Gates: countries must increase health funding to fight malnutrition

By Oyebola Owolabi

Countries must increase their health funding to boost children’s health and nutrition, especially in the face of global climate crisis, the Gates’ Foundation has said.

The Foundation, in its eighth annual Goalkeepers report, titled ‘A Race to Nourish a Warming World’, lamented that an additional 40 million children will be stunted, and another 28 million wasted between 2024 and 2050, due to climate change, if immediate action is not taken

“Scaling up solutions now can avoid this outcome, while also building resilience to climate change and spurring much-needed economic growth,” the report said.

WHO’s findings

In 2023, the World Health Organization (WHO) estimated that 148 million children experienced stunting, a condition where children don’t grow to their full potential mentally or physically, and 45 million children experienced wasting, a condition where children become weak and emaciated, leaving them at much greater risk of developmental delays and death.

The report added: “These are the most severe and irreversible forms of chronic and acute malnutrition. At the same time, as global challenges intensify, the total share of foreign aid going to Africa has decreased. In 2010, 40 per cent of foreign aid went to African countries. But that number is now down to just 25 per cent —the lowest percentage in 20 years—despite more than half of all child deaths occurring in sub-Saharan Africa.

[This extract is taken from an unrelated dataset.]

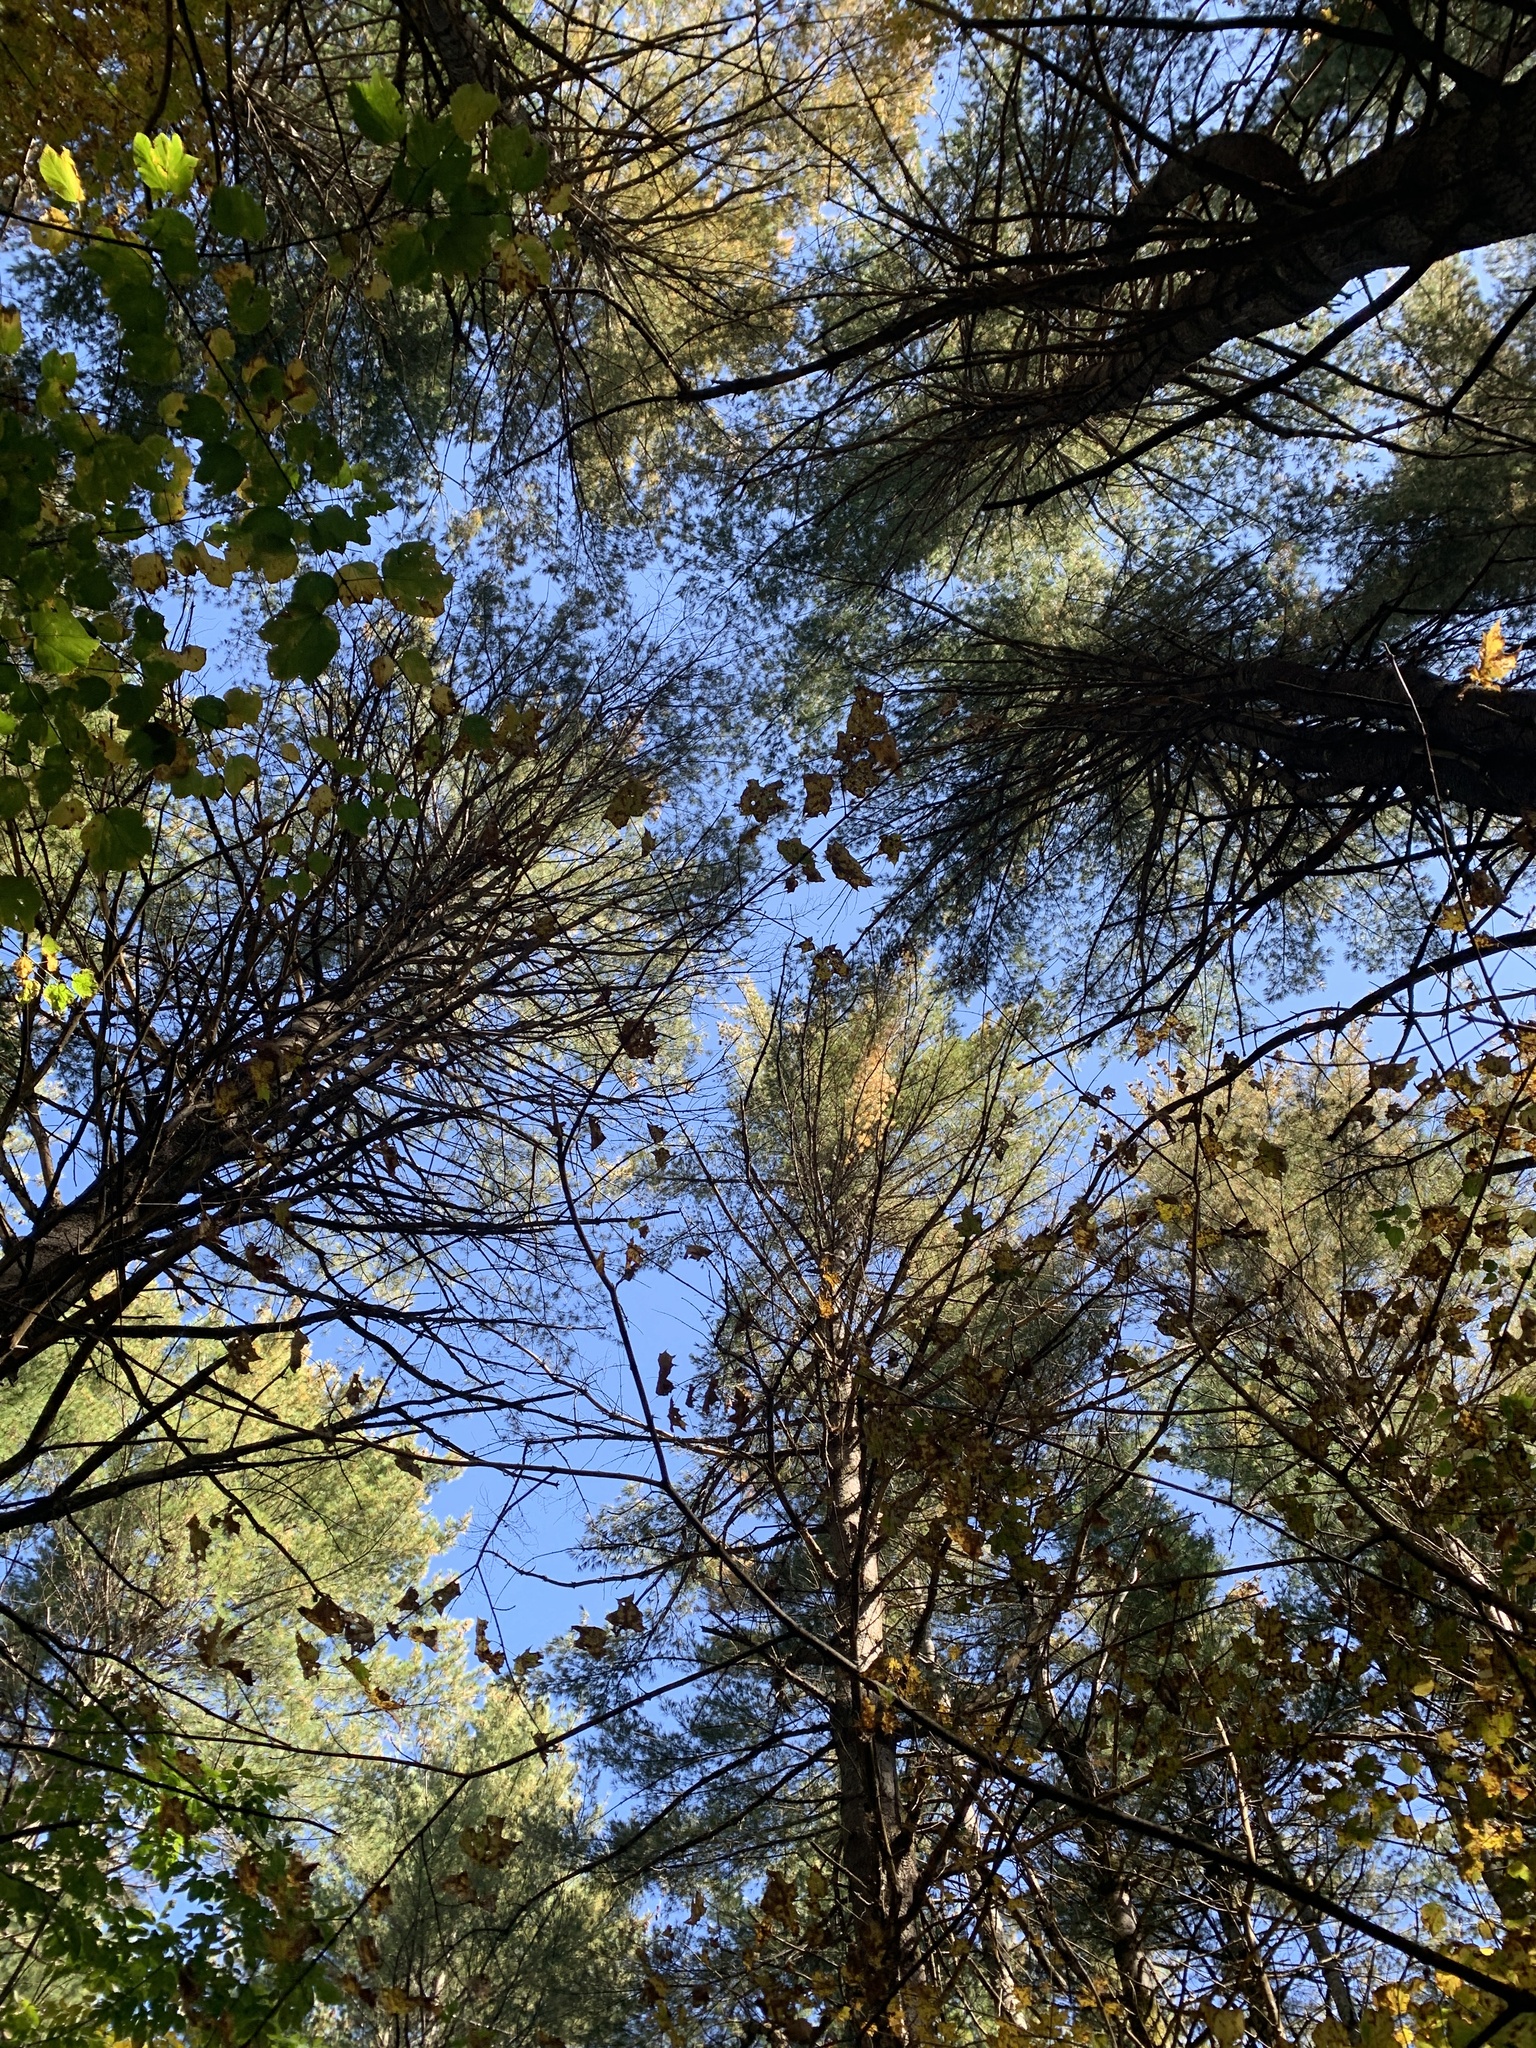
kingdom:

“This trend leaves hundreds of millions of children at serious risk of dying or suffering from preventable diseases, and threatens the unprecedented progress the world made in global health across Africa between 2000 and 2020.”

Gates Speaks

In his contribution, Bill Gates lamented: “Today, the world is contending with more challenges than at any point in my adult life: inflation, debt, new wars. Unfortunately, aid isn’t keeping pace with these needs, particularly in the places that need it the most. I think we can give global health a second act—even in a world where competing challenges require governments to stretch their budgets.

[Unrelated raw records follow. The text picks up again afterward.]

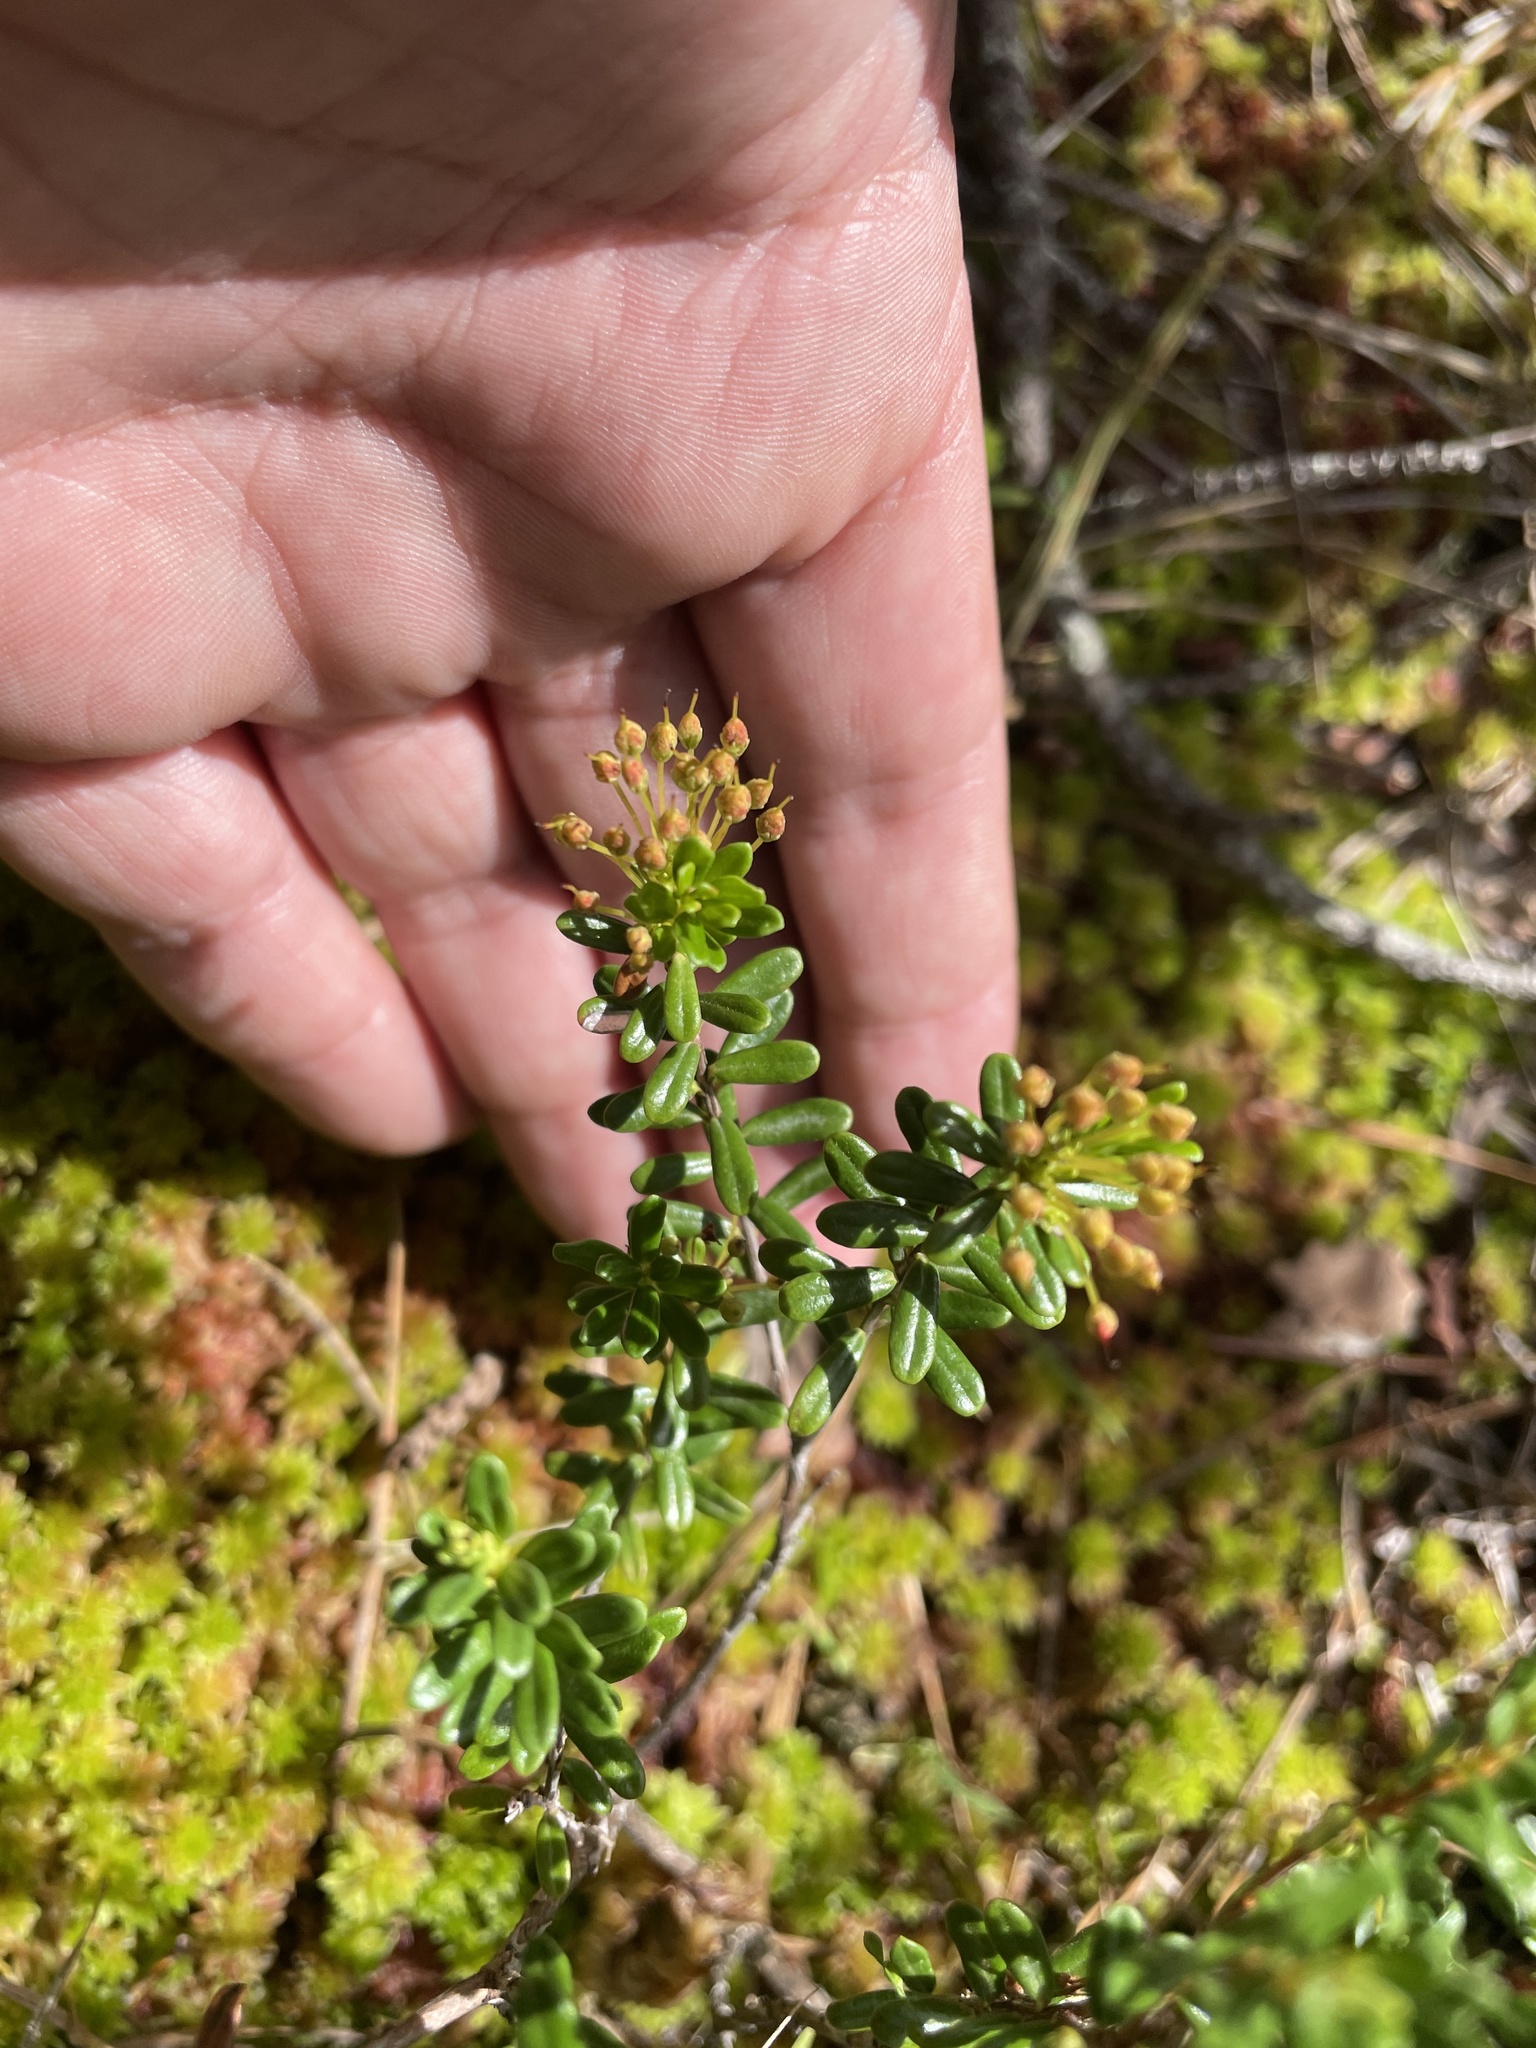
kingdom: Plantae
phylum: Tracheophyta
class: Magnoliopsida
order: Ericales
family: Ericaceae
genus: Kalmia
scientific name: Kalmia buxifolia
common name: Sandmyrtle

“Malnutrition is the world’s worst child health crisis, and climate change is only making it worse.”

Amidst this crisis however, Gates calls for maintaining global health funding; immediately addressing the growing threat of child malnutrition by supporting the Child Nutrition Fund, a new platform that coordinates donor financing for nutrition; and governments fully funding the established institutions that have proven effective at protecting millions of lives each year.

These institutions include Gavi, the Vaccine Alliance, which is due to hold its next funding replenishment in 2025; and the Global Fund to Fight AIDS, Tuberculosis and Malaria, which is expected to also hold its replenishment next year.

“If we do these three things, we won’t just usher in a new global health boom and save millions of lives, we’ll also prove that humanity can still rise to meet our greatest challenges,” Gates noted.

Fighting Malnutrition

The report not only highlightes the catastrophic economic costs of malnutrition, it also provides proven solutions that can help mitigate them.

“The best way to fight the impacts of climate change is by investing in nutrition. Malnutrition makes every forward step our species wants to take heavier and harder. But the inverse is also true. If we solve malnutrition, we make it easier to solve every other problem. We solve extreme poverty. Vaccines are more effective, and deadly diseases like malaria and pneumonia become far less fatal,” Gates said.

According to the report, proven tools that are helping to solve malnutrition, build people’s resilience to the worst impacts of climate change, and further drive down childhood deaths include ‘new agricultural technologies that are producing up to two to three times more milk and safer milk, which can prevent millions of cases of child stunting by 2050, especially as evidenced in India, Ethiopia, Kenya, Nigeria, and Tanzania, that these technologies can prevent 109 million cases of child stunting by 2050.

Others are fortifying salt and bouillon cubes with iodine and folic acid to reduce anemia and prevent deaths due to neural tube defects; providing high-quality prenatal Multiple Micronutrient Supplements (MMS) for pregnant women which could save almost half a million lives and improve birth outcomes for 25 million babies by 2040.